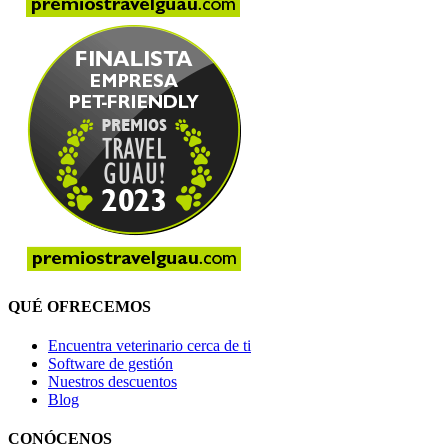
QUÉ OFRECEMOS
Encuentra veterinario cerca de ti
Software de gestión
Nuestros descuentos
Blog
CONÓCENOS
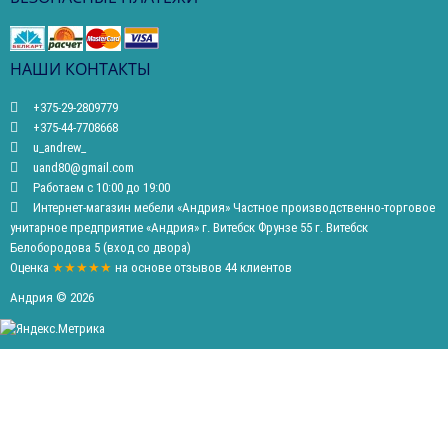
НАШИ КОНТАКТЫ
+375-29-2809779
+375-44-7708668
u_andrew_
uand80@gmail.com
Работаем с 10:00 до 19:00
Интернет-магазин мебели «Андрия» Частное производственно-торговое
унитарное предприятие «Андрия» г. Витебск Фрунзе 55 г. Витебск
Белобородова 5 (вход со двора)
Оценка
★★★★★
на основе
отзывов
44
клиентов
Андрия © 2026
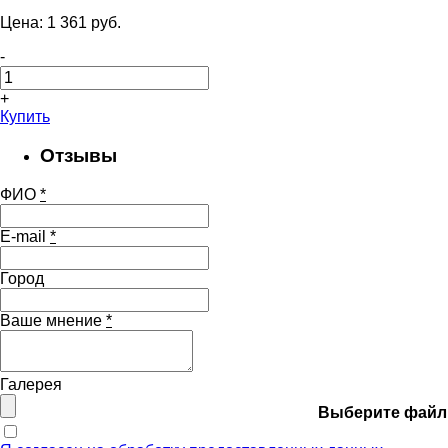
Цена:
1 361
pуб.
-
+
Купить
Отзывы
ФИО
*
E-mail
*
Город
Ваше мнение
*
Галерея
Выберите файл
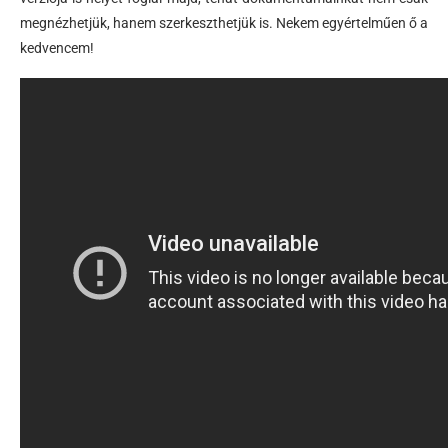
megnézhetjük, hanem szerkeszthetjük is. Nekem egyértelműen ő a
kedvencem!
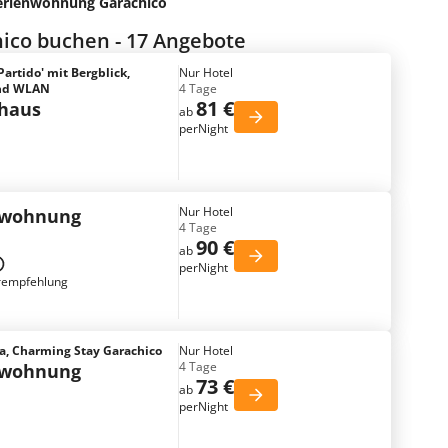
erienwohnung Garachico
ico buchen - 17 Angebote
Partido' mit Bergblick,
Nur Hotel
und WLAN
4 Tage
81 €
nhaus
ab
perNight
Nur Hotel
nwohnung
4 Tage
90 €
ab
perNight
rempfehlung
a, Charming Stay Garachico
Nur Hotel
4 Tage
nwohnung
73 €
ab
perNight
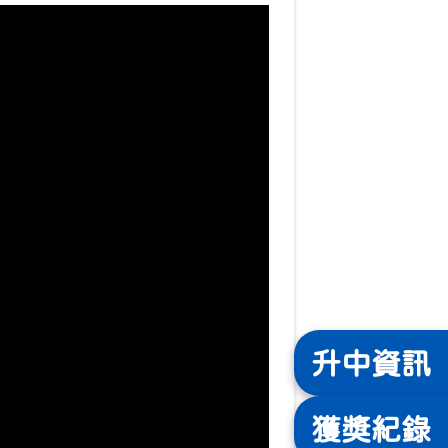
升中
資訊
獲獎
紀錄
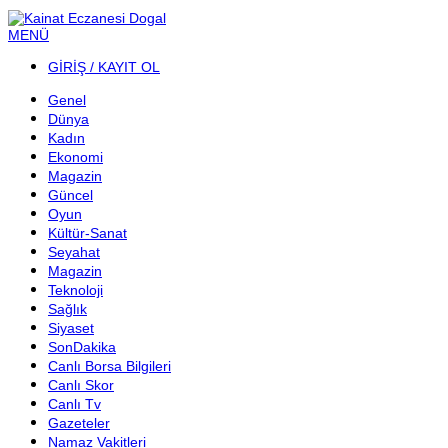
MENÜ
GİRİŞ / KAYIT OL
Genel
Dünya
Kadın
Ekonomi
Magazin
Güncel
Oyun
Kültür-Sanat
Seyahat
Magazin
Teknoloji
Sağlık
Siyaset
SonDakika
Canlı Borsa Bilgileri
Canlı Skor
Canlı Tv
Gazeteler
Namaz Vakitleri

=====

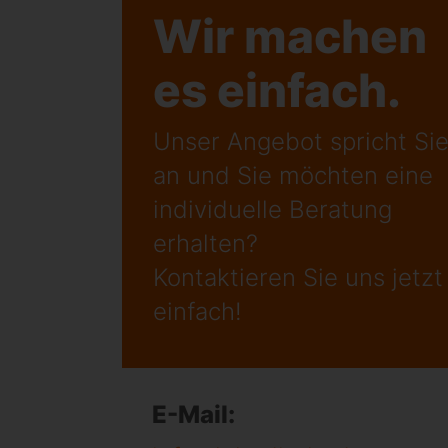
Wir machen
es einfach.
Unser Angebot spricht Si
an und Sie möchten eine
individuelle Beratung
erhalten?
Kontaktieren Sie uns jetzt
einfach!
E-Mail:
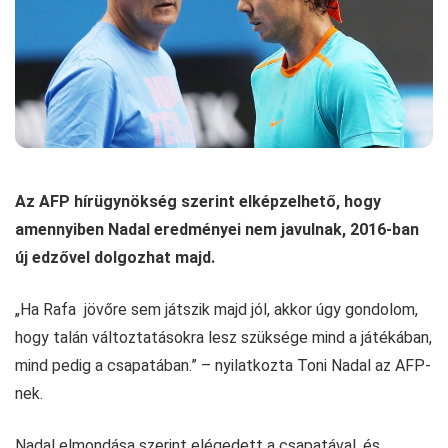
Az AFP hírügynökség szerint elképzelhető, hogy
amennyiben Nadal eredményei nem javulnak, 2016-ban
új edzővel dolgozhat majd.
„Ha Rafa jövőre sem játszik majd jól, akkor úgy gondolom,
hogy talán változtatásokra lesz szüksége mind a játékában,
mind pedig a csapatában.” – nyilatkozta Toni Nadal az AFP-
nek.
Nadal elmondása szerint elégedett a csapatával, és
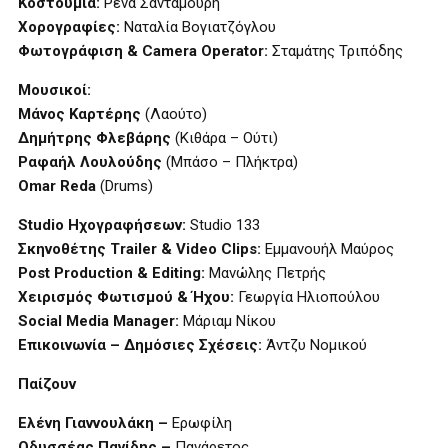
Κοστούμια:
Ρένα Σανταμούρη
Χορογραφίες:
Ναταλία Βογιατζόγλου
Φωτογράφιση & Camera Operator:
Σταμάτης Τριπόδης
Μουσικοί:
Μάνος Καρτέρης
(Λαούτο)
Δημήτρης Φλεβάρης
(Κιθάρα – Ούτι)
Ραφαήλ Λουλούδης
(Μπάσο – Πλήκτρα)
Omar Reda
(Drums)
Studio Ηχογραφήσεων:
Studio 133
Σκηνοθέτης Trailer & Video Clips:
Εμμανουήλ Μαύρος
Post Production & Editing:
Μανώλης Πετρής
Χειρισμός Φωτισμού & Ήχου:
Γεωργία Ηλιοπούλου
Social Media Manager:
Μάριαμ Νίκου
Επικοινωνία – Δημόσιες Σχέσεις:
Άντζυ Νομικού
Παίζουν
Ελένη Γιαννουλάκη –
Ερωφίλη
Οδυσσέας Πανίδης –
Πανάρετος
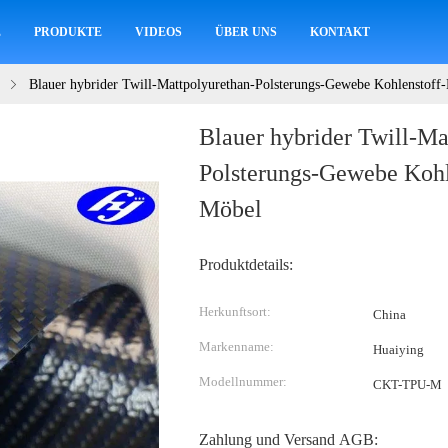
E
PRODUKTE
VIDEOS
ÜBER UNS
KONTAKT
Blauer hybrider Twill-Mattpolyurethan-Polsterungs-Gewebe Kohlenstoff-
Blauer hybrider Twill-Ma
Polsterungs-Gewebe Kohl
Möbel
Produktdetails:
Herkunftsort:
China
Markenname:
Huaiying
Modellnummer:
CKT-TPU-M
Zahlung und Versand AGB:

=====

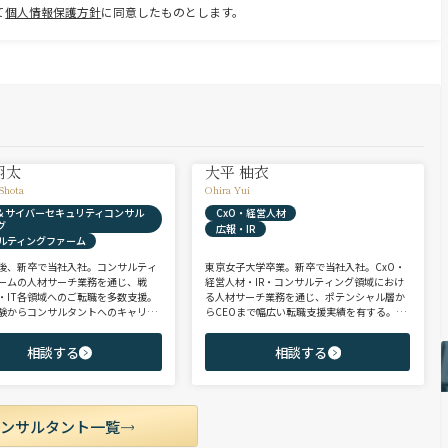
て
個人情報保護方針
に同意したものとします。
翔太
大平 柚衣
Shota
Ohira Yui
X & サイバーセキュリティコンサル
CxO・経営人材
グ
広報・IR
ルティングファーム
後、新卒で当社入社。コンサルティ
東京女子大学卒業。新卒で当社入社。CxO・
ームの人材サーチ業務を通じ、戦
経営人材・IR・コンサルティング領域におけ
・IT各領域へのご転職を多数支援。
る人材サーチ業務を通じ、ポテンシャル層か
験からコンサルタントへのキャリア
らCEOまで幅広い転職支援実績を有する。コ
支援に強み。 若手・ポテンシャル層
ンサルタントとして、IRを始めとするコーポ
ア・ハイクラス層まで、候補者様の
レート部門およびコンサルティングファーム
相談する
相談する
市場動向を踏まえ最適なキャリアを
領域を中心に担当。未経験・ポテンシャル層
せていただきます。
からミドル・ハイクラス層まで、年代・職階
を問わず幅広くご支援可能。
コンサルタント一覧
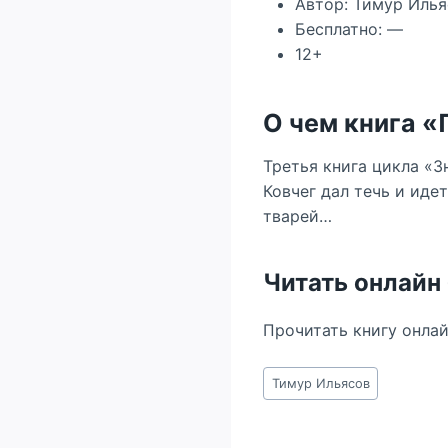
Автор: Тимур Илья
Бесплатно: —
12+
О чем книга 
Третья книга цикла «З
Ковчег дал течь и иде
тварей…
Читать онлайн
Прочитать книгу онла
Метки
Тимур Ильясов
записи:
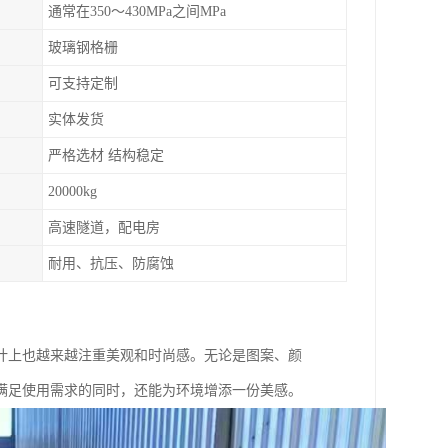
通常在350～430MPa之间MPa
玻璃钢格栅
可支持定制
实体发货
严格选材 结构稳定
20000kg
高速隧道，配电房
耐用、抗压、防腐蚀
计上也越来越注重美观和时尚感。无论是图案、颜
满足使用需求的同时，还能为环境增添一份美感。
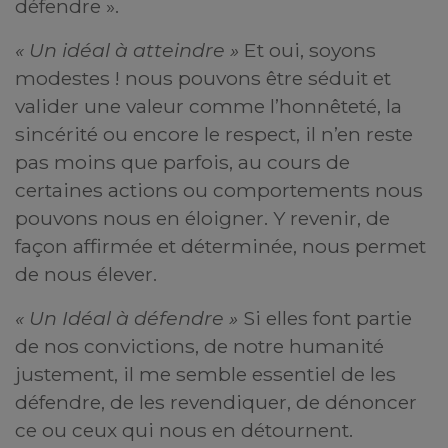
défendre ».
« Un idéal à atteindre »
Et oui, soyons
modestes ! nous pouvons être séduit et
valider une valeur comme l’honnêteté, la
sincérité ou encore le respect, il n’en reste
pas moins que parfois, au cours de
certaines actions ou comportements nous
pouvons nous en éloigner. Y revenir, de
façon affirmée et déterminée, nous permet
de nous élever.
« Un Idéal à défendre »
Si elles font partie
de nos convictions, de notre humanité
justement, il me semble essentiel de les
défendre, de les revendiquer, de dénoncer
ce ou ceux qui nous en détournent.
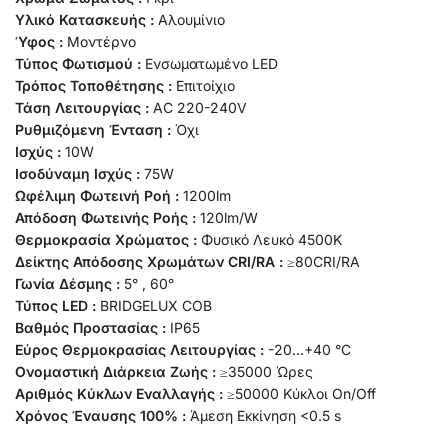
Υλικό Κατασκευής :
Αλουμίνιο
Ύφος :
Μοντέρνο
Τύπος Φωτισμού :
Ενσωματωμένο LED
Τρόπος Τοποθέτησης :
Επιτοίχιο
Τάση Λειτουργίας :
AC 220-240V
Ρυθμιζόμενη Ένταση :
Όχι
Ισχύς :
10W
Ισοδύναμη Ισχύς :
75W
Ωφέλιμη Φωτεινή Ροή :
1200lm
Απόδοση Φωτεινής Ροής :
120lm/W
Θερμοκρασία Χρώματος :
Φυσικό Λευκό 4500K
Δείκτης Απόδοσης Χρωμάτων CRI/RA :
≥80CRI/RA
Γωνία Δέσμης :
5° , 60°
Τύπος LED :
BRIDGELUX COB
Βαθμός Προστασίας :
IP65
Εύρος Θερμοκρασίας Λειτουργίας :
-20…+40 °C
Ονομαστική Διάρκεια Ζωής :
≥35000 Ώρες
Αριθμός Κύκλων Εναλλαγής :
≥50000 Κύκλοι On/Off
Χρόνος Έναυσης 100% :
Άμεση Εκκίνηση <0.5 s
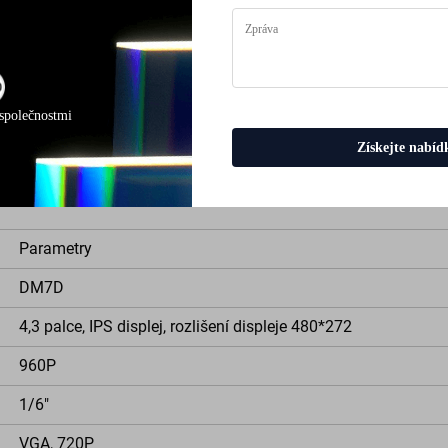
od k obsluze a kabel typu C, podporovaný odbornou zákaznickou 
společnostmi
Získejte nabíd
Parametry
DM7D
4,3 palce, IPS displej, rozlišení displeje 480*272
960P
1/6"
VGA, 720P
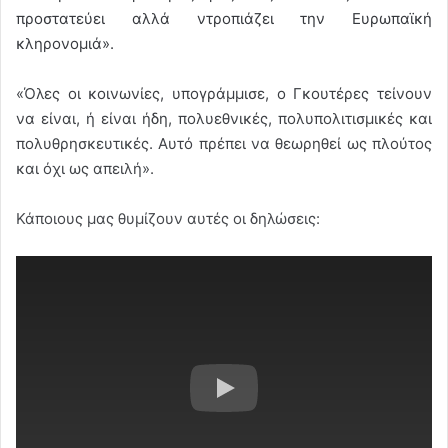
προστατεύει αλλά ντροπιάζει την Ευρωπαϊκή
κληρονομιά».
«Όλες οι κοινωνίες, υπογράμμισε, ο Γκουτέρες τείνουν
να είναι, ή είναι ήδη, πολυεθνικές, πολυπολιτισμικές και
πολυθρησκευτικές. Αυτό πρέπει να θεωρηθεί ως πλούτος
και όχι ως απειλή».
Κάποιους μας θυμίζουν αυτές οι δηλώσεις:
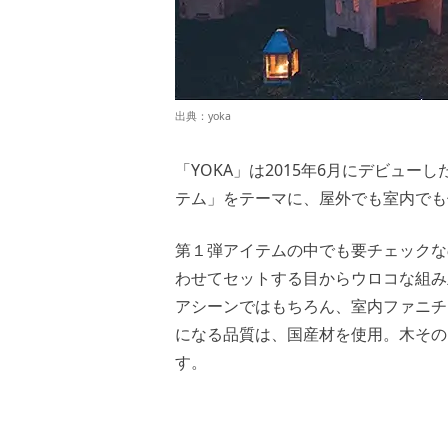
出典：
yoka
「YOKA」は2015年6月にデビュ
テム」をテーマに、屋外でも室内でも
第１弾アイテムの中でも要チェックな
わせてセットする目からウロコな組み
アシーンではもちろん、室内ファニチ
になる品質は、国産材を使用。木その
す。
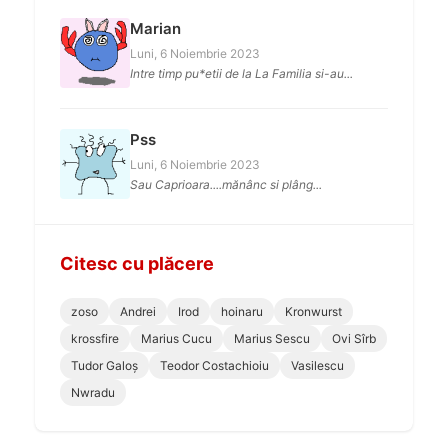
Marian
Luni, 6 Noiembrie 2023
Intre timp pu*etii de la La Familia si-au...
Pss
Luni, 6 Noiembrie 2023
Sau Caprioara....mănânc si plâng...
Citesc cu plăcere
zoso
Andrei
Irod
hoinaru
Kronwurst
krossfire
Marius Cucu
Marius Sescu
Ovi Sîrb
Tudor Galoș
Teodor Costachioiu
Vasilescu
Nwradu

=====

• GOAL OF THE EXERCISE: Put the stretch of the records from the line containing "QUÉ OFRECEMOS" through the line containing "Выберите файл", both ends included, into a numbered list without blank lines. Leave the pictures out of your answer.

• ANSWER SPACE:
1. QUÉ OFRECEMOS
2. Encuentra veterinario cerca de ti
3. Software de gestión
4. Nuestros descuentos
5. Blog
6. CONÓCENOS
7. НАШИ КОНТАКТЫ
8. +375-29-2809779
9. +375-44-7708668
10. u_andrew_
11. uand80@gmail.com
12. Работаем с 10:00 до 19:00
13. Интернет-магазин мебели «Андрия» Частное производственно-торговое
14. унитарное предприятие «Андрия» г. Витебск Фрунзе 55 г. Витебск
15. Белобородова 5 (вход со двора)
16. Оценка
17. ★★★★★
18. на основе
19. отзывов
20. 44
21. клиентов
22. Андрия © 2026
23. Цена:
24. 1 361
25. pуб.
26. -
27. +
28. Купить
29. Отзывы
30. ФИО
31. *
32. E-mail
33. *
34. Город
35. Ваше мнение
36. *
37. Галерея
38. Выберите файл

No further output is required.